**EXERCISE AIM**
Find the word "class" in the records below. List each line containing it.
--------------------------------------------------
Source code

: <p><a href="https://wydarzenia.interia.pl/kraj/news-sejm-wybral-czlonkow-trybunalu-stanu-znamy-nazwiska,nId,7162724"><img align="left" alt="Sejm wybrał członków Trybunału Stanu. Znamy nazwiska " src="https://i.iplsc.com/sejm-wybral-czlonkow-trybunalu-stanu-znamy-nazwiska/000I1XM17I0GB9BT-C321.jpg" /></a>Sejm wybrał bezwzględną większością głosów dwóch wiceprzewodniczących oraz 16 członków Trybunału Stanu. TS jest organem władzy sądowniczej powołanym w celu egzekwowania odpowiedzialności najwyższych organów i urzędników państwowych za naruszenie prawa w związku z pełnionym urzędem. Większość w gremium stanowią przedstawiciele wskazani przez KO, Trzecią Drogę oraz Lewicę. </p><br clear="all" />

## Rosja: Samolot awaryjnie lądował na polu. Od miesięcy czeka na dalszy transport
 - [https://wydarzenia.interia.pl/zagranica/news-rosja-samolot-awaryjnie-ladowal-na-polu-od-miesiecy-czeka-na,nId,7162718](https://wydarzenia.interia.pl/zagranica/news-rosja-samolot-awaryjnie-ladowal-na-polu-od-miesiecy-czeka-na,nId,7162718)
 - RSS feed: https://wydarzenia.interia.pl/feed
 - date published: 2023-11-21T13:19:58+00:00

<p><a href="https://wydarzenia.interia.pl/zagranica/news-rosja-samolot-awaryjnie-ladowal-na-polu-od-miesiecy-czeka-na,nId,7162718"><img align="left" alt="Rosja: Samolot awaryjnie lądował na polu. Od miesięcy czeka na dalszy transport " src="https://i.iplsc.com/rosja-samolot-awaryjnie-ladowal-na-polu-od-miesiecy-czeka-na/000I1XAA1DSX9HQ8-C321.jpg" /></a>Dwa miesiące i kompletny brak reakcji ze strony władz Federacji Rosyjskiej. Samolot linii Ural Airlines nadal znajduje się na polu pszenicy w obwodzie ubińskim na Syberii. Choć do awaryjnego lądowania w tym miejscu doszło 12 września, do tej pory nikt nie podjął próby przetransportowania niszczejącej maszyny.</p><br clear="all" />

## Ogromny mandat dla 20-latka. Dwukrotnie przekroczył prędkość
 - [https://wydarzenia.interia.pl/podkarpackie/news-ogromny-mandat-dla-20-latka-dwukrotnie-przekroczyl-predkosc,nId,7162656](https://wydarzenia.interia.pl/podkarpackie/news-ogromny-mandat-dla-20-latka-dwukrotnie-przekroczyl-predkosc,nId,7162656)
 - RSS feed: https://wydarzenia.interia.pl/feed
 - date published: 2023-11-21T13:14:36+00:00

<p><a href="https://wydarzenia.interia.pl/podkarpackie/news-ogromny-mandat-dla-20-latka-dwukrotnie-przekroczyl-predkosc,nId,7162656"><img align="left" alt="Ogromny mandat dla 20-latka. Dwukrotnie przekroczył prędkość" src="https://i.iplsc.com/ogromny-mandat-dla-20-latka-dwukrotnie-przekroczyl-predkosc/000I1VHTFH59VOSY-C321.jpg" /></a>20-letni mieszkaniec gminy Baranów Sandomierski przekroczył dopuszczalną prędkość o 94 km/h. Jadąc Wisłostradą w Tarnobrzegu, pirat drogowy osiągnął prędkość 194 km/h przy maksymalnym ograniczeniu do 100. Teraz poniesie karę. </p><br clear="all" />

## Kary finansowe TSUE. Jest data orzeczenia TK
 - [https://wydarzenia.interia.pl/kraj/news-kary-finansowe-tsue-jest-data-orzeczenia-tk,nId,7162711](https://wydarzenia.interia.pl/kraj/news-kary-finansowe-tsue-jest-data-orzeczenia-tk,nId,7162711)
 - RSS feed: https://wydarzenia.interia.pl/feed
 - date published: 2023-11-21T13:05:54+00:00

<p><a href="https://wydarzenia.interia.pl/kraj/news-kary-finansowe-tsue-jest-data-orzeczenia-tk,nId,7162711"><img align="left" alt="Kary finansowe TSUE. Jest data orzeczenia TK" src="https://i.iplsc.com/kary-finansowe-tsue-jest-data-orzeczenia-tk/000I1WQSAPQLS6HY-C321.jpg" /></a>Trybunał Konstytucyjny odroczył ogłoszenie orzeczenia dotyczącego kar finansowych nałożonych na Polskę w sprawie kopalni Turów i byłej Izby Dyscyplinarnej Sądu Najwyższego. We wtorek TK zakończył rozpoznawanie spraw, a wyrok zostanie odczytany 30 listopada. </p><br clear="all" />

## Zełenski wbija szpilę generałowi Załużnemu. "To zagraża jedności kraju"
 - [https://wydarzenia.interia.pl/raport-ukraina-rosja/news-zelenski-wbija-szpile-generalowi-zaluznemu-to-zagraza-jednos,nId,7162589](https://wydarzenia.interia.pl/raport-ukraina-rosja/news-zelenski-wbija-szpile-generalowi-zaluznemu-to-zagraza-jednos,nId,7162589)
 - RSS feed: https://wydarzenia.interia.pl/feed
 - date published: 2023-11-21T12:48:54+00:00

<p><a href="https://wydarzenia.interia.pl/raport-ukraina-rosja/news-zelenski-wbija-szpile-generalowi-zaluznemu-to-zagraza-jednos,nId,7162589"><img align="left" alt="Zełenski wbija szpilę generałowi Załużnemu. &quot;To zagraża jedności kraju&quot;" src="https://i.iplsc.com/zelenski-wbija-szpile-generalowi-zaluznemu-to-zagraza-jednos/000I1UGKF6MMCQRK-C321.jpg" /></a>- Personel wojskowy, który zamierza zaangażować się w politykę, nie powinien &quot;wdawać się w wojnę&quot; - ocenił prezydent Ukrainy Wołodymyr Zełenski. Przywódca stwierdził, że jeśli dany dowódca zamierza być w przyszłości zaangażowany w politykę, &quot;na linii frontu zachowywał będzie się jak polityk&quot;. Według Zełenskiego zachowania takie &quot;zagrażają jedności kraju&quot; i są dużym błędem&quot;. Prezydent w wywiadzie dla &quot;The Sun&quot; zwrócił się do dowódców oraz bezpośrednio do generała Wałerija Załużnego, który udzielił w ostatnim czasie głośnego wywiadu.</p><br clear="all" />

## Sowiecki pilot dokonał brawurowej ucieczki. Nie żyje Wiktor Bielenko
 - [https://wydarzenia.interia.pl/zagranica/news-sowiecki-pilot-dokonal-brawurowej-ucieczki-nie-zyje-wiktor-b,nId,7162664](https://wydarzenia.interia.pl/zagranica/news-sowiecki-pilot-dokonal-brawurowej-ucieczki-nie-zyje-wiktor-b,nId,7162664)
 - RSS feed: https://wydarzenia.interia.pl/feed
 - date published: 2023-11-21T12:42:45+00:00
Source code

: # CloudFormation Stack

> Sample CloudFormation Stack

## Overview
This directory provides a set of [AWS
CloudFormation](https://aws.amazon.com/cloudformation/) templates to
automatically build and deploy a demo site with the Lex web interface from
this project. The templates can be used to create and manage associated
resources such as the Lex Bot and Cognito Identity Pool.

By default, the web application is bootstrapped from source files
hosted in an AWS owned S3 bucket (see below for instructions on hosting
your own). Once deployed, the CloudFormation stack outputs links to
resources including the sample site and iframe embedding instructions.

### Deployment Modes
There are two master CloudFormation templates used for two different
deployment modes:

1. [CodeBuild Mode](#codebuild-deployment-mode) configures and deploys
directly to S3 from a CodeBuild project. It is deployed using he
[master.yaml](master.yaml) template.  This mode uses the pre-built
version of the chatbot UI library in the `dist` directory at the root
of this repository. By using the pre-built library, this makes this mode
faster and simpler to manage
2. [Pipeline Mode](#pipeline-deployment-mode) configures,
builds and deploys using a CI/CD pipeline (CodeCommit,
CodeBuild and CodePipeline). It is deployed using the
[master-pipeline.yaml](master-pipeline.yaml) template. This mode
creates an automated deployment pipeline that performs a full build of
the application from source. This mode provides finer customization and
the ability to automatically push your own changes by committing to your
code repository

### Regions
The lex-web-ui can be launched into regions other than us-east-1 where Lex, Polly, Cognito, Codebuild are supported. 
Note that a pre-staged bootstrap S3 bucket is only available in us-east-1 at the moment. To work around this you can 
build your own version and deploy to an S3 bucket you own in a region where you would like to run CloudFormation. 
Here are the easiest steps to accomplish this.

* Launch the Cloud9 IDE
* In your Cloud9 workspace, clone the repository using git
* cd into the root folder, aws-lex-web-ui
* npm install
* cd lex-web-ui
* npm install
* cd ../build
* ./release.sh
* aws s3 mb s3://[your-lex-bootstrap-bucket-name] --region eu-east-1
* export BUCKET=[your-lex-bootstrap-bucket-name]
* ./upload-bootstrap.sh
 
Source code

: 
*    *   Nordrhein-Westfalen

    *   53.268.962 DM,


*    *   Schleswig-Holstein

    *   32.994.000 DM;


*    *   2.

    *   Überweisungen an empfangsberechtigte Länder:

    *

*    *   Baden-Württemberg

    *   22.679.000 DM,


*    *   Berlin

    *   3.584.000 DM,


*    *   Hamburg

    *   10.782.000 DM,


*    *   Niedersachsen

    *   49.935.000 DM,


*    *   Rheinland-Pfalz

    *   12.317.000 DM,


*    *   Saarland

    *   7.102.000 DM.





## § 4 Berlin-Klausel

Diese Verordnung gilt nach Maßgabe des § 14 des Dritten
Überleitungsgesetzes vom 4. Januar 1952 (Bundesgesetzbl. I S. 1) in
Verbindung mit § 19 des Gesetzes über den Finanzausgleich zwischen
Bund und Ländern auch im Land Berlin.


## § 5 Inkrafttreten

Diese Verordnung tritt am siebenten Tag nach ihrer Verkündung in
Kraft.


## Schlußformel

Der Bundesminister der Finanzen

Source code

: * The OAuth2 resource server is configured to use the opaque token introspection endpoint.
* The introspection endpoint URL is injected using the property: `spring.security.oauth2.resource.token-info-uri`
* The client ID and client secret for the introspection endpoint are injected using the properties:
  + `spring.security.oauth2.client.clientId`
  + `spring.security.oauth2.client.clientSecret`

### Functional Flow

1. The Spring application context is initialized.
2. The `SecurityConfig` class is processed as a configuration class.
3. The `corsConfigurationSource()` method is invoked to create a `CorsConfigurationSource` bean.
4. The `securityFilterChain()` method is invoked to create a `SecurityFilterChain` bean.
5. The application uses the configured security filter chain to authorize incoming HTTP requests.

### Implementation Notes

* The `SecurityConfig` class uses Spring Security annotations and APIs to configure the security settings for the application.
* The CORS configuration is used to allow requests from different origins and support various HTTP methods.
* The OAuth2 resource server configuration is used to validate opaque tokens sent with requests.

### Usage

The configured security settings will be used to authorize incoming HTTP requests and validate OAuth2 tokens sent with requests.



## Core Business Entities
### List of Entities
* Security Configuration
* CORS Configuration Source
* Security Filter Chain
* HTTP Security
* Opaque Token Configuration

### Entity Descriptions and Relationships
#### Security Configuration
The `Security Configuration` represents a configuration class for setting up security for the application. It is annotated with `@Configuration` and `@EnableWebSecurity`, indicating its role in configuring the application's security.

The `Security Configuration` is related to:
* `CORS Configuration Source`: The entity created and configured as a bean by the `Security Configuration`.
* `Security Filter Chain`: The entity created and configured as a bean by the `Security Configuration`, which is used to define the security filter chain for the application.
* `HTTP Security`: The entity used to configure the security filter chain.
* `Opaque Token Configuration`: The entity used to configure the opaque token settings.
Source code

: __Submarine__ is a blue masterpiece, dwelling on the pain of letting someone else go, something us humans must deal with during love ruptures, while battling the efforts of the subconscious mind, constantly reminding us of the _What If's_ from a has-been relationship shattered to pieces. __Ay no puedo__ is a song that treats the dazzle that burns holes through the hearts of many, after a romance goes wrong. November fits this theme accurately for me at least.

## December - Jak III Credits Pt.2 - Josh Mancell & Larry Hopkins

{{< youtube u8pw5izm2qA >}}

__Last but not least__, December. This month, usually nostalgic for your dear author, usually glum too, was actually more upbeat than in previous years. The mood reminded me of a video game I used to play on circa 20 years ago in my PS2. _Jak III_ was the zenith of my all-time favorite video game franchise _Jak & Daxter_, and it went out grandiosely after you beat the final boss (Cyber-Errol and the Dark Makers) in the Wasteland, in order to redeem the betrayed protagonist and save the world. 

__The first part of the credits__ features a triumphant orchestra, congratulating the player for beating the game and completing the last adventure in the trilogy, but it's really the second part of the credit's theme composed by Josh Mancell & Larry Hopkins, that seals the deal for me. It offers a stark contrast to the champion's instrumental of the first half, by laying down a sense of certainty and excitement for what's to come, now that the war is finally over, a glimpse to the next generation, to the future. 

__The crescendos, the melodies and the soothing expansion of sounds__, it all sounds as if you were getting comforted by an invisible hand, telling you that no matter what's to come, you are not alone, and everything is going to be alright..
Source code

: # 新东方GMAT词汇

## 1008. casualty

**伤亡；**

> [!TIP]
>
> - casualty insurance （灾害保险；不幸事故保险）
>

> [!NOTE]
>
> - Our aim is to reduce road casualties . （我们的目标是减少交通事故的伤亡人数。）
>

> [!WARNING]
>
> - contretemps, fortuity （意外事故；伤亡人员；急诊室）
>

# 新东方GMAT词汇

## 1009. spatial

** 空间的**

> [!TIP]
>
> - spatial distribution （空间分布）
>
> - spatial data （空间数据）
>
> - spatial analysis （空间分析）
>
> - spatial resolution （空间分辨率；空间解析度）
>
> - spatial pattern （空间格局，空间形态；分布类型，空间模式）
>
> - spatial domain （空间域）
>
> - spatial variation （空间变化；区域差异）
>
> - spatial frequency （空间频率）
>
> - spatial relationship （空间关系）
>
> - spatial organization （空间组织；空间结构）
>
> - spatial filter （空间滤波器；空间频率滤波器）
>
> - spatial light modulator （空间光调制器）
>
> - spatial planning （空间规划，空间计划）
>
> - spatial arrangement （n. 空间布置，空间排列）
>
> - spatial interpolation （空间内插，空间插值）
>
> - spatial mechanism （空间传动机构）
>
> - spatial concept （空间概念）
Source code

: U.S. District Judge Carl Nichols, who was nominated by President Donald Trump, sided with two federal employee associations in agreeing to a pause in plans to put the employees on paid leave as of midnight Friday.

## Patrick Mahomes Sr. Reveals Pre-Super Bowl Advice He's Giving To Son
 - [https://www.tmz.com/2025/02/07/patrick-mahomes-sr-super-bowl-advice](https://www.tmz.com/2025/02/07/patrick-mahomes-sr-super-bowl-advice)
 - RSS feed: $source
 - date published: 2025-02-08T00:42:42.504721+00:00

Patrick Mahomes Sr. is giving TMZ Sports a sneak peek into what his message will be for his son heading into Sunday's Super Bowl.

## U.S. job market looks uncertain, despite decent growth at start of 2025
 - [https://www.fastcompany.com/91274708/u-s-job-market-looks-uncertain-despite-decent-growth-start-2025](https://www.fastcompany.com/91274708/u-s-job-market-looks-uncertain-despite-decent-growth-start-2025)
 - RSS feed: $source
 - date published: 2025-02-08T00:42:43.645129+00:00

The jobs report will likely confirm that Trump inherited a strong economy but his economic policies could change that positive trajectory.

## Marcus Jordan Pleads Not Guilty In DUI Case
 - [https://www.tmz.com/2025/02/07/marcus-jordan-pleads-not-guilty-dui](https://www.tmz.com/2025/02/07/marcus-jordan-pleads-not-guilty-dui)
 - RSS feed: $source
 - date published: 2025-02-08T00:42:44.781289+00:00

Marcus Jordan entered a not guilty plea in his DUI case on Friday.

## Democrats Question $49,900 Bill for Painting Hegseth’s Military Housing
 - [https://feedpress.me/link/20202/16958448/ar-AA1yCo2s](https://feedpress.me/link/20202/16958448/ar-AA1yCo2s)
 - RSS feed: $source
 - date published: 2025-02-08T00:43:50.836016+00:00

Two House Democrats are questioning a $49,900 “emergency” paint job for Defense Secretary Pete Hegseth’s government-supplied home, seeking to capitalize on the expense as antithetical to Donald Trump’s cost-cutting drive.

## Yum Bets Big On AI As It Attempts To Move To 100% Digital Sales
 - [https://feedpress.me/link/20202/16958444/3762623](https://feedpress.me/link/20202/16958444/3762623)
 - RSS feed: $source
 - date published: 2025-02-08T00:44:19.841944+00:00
--------------------------------------------------
**SOLUTION BELOW**
2. The `SecurityConfig` class is processed as a configuration class.
* The `SecurityConfig` class uses Spring Security annotations and APIs to configure the security settings for the application.
The `Security Configuration` represents a configuration class for setting up security for the application. It is annotated with `@Configuration` and `@EnableWebSecurity`, indicating its role in configuring the application's security.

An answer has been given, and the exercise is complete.